The autumn of the patriarch

By Simon Tisdall (THE GUARDIAN, 26/11/07):

General Pervez Musharraf’s plan to retain power as Pakistan’s civilian president is still intact, despite weeks of jaw-dropping blunders. But insiders say he will not last long, once a new government is elected and his army ties fade. They predict the general’s final posting, following a trail into exile blazed by Benazir Bhutto and Nawaz Sharif, will be duke of Knightsbridge or king of Dubai.

Musharraf’s decision to call an election on January 8, his imminent resignation as army chief, his acquiescence in Sharif’s weekend return, and gradual release of political prisoners have all helped put his pre-crisis plan back on track. Officials say he is now under intense American pressure to take the last, crucial step and lift the state of emergency, as demanded by US special envoy John Negroponte last week.

Only an end to the emergency can give the coming elections necessary credibility (although few expect them to be entirely free from manipulation), they say. And only this will quell mounting alarm in Washington about the lack of political alternatives to Musharraf and semi-hysterical questions about who “lost” nuclear-armed Muslim Pakistan.

Pakistani officials suggest a private understanding that the emergency will end soon explains why President George Bush spoke out so strongly in Musharraf’s support after Negroponte departed. To derisive guffaws from Democrats, Bush said the general “truly is somebody who believes in democracy” and who “hasn’t crossed the line”. But so far Bush is sticking to his hired gun.

Despite personal hostility to Musharraf and long lists of preconditions, both Bhutto and Sharif are preparing to participate in the polls. Bhutto said on Sunday her Pakistan People’s party (PPP) would take part “under protest” because “we don’t want to leave the field open for our rivals”. But other calculations are also in play.

The Bhutto-Musharraf relationship has deteriorated sharply since her return to Karachi last month. Yet despite everything, the pre-crisis mutual understanding brokered by the US is still salvageable. “Musharraf and Bhutto detest each other. They both think of themselves as saviours. Neither is good at sharing power,” a senior official said.

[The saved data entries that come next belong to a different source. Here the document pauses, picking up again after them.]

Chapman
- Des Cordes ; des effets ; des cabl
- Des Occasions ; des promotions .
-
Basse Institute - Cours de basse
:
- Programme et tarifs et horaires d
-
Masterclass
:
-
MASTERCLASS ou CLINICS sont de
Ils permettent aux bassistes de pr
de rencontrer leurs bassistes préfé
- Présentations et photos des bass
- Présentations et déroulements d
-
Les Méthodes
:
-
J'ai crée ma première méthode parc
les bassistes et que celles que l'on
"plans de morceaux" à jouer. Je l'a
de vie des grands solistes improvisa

“But this marriage was not made in heaven. It was made in Washington. Benazir does whatever the Americans tell her.” Both leaders were pro-American and relatively secular and liberal in outlook, unlike the conservative Sharif with his strong ties to Saudi Arabia and Pakistan’s religious parties. And again unlike Bhutto, Sharif is adamant he will not work with Musharraf, who he has never forgiven for deposing him in the 1999 coup.

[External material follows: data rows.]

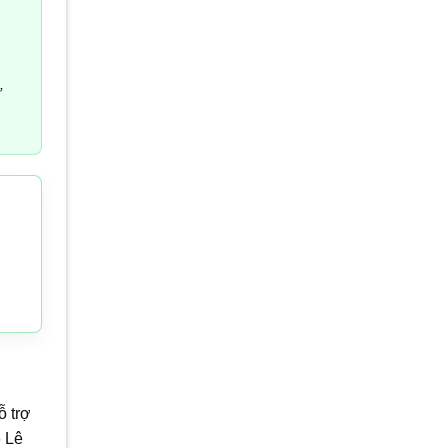
ừ
ỗ trợ
6 Lê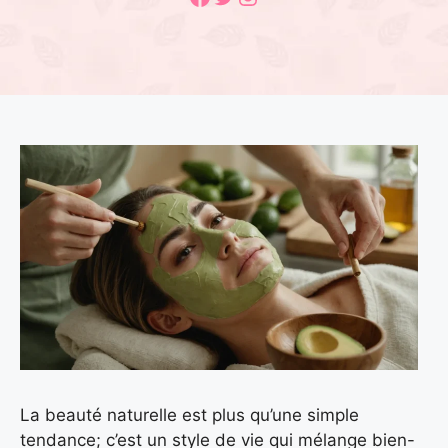
La beauté naturelle est plus qu’une simple
tendance; c’est un style de vie qui mélange bien-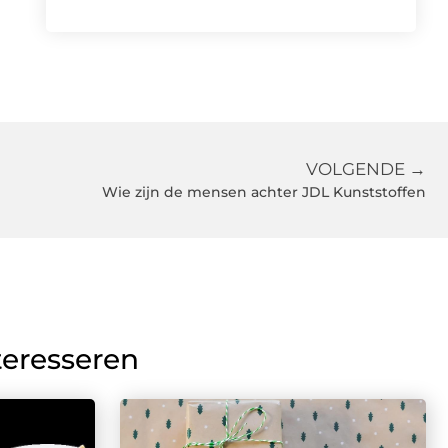
VOLGENDE →
Wie zijn de mensen achter JDL Kunststoffen
teresseren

The most likely, immediate outcome was a coalition government led by Bhutto as prime minister, the official said, even though the chances of her working successfully with him as civilian president were poor in the longer term. “Benazir will make a bid for greater power as PM. The dynamic will be with her. So there’s going to be a big struggle.”

In prospect now is a return to Pakistan’s so-called “troika politics” of the 1990s, when president, prime minister and military fought for the political upper hand, usually in alliances of two-against-one. This ongoing institutionalised power struggle, guaranteeing instability and strife, was also cast as a battle between the “three A’s” – “America, the army, and Allah,” not necessarily in that order.

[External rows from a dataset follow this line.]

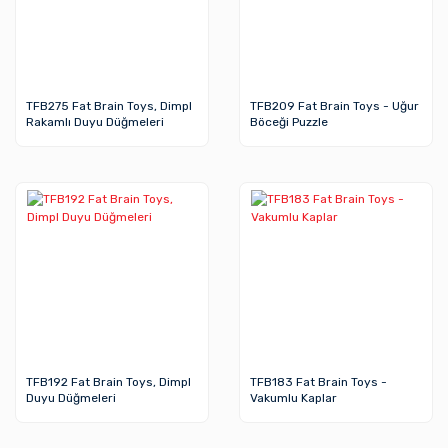
TFB275 Fat Brain Toys, Dimpl
TFB209 Fat Brain Toys - Uğur
Rakamlı Duyu Düğmeleri
Böceği Puzzle
TFB192 Fat Brain Toys, Dimpl
TFB183 Fat Brain Toys -
Duyu Düğmeleri
Vakumlu Kaplar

Musharraf’s aim had been to lead Pakistan out of this self-destructive cycle, the senior official said:

“In the first phase, from the coup until 2002, he accumulated power. That was when he called himself ‘chief executive’. In the second phase, from 2002 until this year, he held managed elections and had a hand-picked PM. The third phase is to hand over and move to a civilian presidency.


This is the most troublesome phase. The problem is, he’s paranoid now. He thinks everybody is out to get him – and he’s right.”

Musharraf’s legacy in foreign affairs, notably in improved relations with India, and in growing the economy was not inconsiderable, a former supporter said. The main opposition leaders were deeply flawed while it was true to say that a highly politicised judiciary had sparked the current crisis.

But in his recent actions, in the opinion of Pakistan’s “civil society”, Musharraf had simply gone too far, the source said. However hard he now fought to hang on to the presidency, the probability was that, sooner rather than later, it would be prised from his grasp.

“His preference will be to hold on to power, to run things himself, as long as he can. That’s partly because he fears the consequences of letting go. But he will never be forgiven for the last few weeks.”